Campaign 2005's About the Polls, Not the Poor

"We all know what's going to happen in the mayoral election," said a Democratic operative to me this morning, and that's bad news for Freddy, Virginia, Giff, and Anthony. If you're a candidate, worse than any gaffe or flip-flop or poorly pitched policy is the moment when your own party loyalists begin to believe you don't have a prayer, because then they start talking about something else, the media tunes out, and nobody hears the case for being mayor that you haven't yet had the chance to make.

The conclusion that election 2005 is all over but for the strained concession speech is, of course, exaggerated. If Ferrer somehow escapes a runoff and goes head to head against Bloomberg with a fairly united party behind him and ethnic history-making ahead, things will look a lot different than they did in today's New York Times poll. The survey has Ferrer at only 29 percent in the primary field—well short of the 40 percent needed to nix the runoff—and losing to Bloomberg 54-32.

Anthony Weiner's campaign crowed about his moving into second place in the poll against Ferrer with 13 percent to Fields' 12 and Miller's 10. But all three get trounced by Bloomberg worse than Freddy. Even among Democrats, Bloomberg wins: Asked for whom they'd vote if the mayor were in the primary, Dems pick Bloomberg over Ferrer 48-19 percent. That's worse than even Ruth Messinger did in a September 1997 Quinnipiac poll, where Democrats favored Rudy Giuliani over Messinger 49-42.

And why not? Things are great here in the big city . . . unless you're one of the 100,000 New Yorkers who slipped into poverty between 2003 and 2004. In data released Tuesday, the Census Bureau reported that New York City's poverty rate went up from 19 percent to 20.3 percent. Of the nine towns in America with a million or more residents, NYC was the only one to see its poverty rate increase.
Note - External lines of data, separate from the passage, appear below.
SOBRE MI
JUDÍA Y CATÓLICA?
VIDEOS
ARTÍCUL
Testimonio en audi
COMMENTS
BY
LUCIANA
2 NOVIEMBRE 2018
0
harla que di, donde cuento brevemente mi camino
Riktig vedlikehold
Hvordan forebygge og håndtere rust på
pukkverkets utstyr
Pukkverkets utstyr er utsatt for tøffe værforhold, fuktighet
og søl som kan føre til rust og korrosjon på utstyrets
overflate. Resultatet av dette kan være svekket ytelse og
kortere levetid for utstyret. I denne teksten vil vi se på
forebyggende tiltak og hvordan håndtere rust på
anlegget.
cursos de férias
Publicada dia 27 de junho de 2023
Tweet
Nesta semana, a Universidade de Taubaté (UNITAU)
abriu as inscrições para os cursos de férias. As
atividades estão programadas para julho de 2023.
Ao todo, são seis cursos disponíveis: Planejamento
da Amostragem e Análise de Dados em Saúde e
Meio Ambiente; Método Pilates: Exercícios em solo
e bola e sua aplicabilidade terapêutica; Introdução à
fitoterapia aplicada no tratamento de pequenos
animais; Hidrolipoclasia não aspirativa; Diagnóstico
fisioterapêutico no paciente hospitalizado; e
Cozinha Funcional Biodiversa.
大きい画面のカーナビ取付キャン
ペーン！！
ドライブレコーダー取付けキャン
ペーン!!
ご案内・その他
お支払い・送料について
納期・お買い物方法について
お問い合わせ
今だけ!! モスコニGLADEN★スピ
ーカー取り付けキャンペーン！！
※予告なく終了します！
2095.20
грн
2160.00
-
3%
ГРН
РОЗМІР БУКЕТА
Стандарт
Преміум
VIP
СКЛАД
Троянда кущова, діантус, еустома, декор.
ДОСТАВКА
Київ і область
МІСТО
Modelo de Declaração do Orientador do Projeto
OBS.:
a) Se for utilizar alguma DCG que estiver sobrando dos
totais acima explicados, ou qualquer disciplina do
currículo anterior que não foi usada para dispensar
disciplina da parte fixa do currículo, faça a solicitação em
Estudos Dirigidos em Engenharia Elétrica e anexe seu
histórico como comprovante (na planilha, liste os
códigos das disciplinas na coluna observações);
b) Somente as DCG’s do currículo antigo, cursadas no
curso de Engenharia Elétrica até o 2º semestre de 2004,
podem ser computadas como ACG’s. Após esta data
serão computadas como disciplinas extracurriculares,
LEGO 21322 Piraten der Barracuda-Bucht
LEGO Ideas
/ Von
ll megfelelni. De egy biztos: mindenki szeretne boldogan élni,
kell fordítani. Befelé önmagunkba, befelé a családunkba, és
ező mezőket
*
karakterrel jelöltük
Now, back to campaign 2005. "It would be nice if the mayoral candidates talked less about tax cuts and rebates and more about realistic strategies for lifting the one out of five New Yorkers who live in poverty into the middle class," said Working Families Party executive director Dan Cantor. After all, as the Gotham Gazette reports, Bloomberg's record on poverty bears close examination. Ferrer lashed out at the mayor over the poverty stats yesterday, and Weiner is unveiling a poverty plan today. But the New York Post didn't even mention the new poverty figures, and the New York Times only referenced the NYC numbers in the 17th graf of a story in the national section. At least the Daily News managed to get in a piece about it.

"For the last four years, the mainstream media has mostly ignored the growing poverty, hunger, and homelessness in the City, as well as attempts by the Public Advocate and the City Council to address these issues," says Joel Berg of the New York City Coalition Against Hunger. "Even when candidates for Mayor have made statements and issued plans about poverty and hunger, they are often ignored my the mainstream media—in favor of coverage of polls, fundraising, and so-called gaffes."

Like this very blog posting—about a poll. Damn, it's contagious!